WHAT IS BEING ASKED:
Reproduce every one of the records below verbatim, leaving the pictures out of your answer.

- - - -

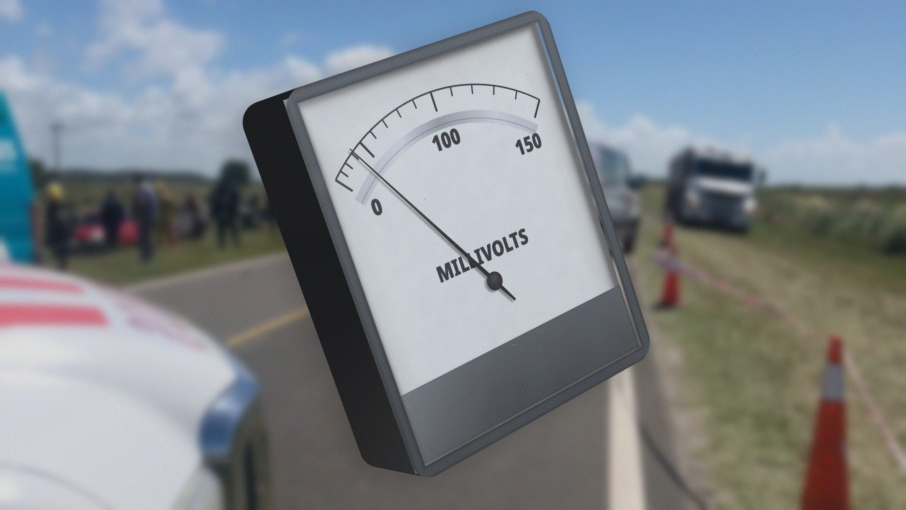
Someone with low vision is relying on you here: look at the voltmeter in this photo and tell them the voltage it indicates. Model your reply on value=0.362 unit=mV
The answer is value=40 unit=mV
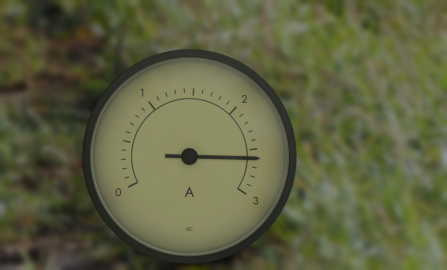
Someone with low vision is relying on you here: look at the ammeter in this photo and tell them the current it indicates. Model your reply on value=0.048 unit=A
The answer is value=2.6 unit=A
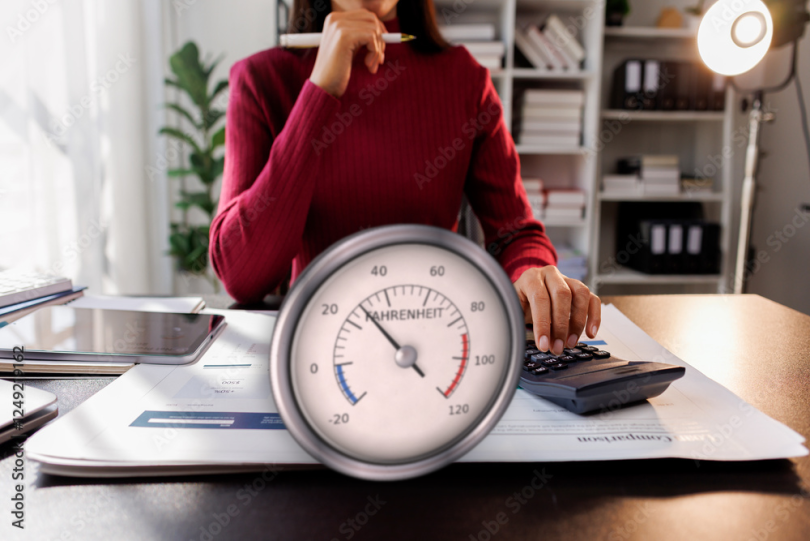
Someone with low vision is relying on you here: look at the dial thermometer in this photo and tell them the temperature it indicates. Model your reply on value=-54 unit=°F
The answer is value=28 unit=°F
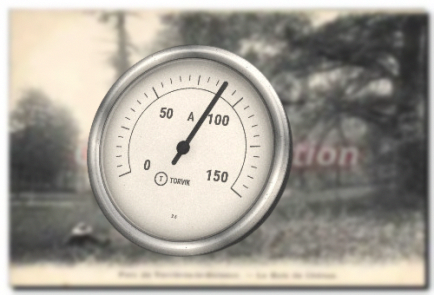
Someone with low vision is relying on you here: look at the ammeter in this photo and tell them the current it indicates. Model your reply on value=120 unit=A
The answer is value=90 unit=A
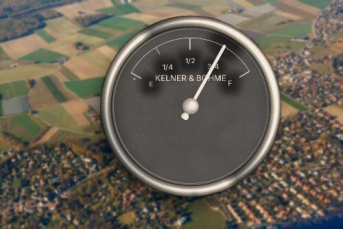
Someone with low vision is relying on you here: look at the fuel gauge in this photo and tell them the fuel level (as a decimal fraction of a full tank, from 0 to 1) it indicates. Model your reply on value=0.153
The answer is value=0.75
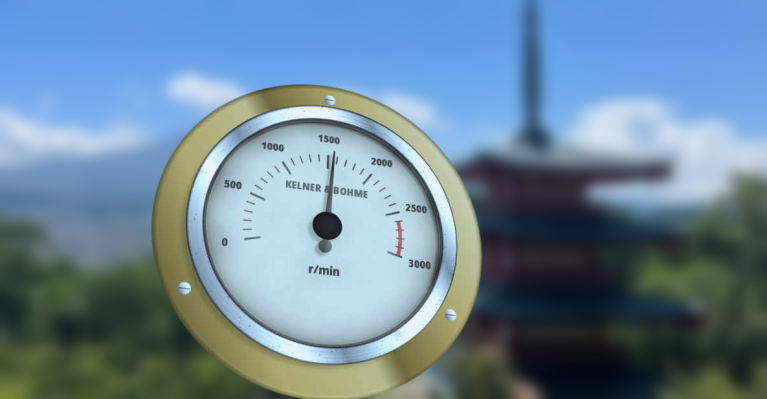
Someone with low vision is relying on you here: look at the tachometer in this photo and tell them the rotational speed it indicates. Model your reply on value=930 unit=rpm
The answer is value=1550 unit=rpm
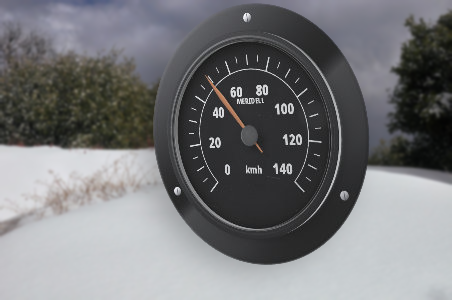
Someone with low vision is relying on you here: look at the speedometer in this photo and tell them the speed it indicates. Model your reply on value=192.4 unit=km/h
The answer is value=50 unit=km/h
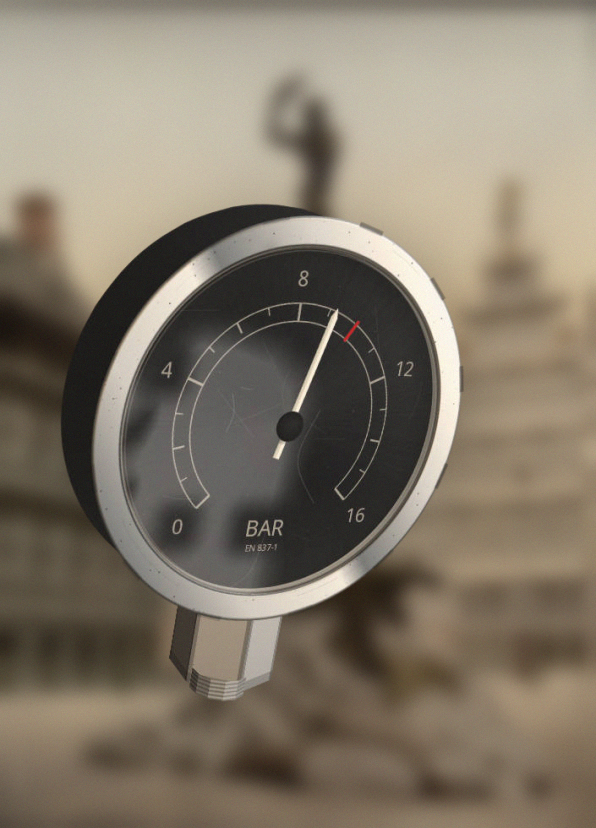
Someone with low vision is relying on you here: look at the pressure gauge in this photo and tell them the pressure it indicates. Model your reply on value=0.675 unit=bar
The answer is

- - - -

RESPONSE TO THE EXERCISE:
Someone with low vision is relying on you here: look at the voltmeter in this photo and tell them the voltage it indicates. Model your reply on value=0.362 unit=mV
The answer is value=40 unit=mV
Someone with low vision is relying on you here: look at the ammeter in this photo and tell them the current it indicates. Model your reply on value=0.048 unit=A
The answer is value=2.6 unit=A
Someone with low vision is relying on you here: look at the dial thermometer in this photo and tell them the temperature it indicates. Model your reply on value=-54 unit=°F
The answer is value=28 unit=°F
Someone with low vision is relying on you here: look at the ammeter in this photo and tell them the current it indicates. Model your reply on value=120 unit=A
The answer is value=90 unit=A
Someone with low vision is relying on you here: look at the fuel gauge in this photo and tell them the fuel level (as a decimal fraction of a full tank, from 0 to 1) it indicates. Model your reply on value=0.153
The answer is value=0.75
Someone with low vision is relying on you here: look at the tachometer in this photo and tell them the rotational speed it indicates. Model your reply on value=930 unit=rpm
The answer is value=1550 unit=rpm
Someone with low vision is relying on you here: look at the speedometer in this photo and tell them the speed it indicates. Model your reply on value=192.4 unit=km/h
The answer is value=50 unit=km/h
Someone with low vision is relying on you here: look at the pressure gauge in this photo and tell them the pressure it indicates. Model your reply on value=0.675 unit=bar
The answer is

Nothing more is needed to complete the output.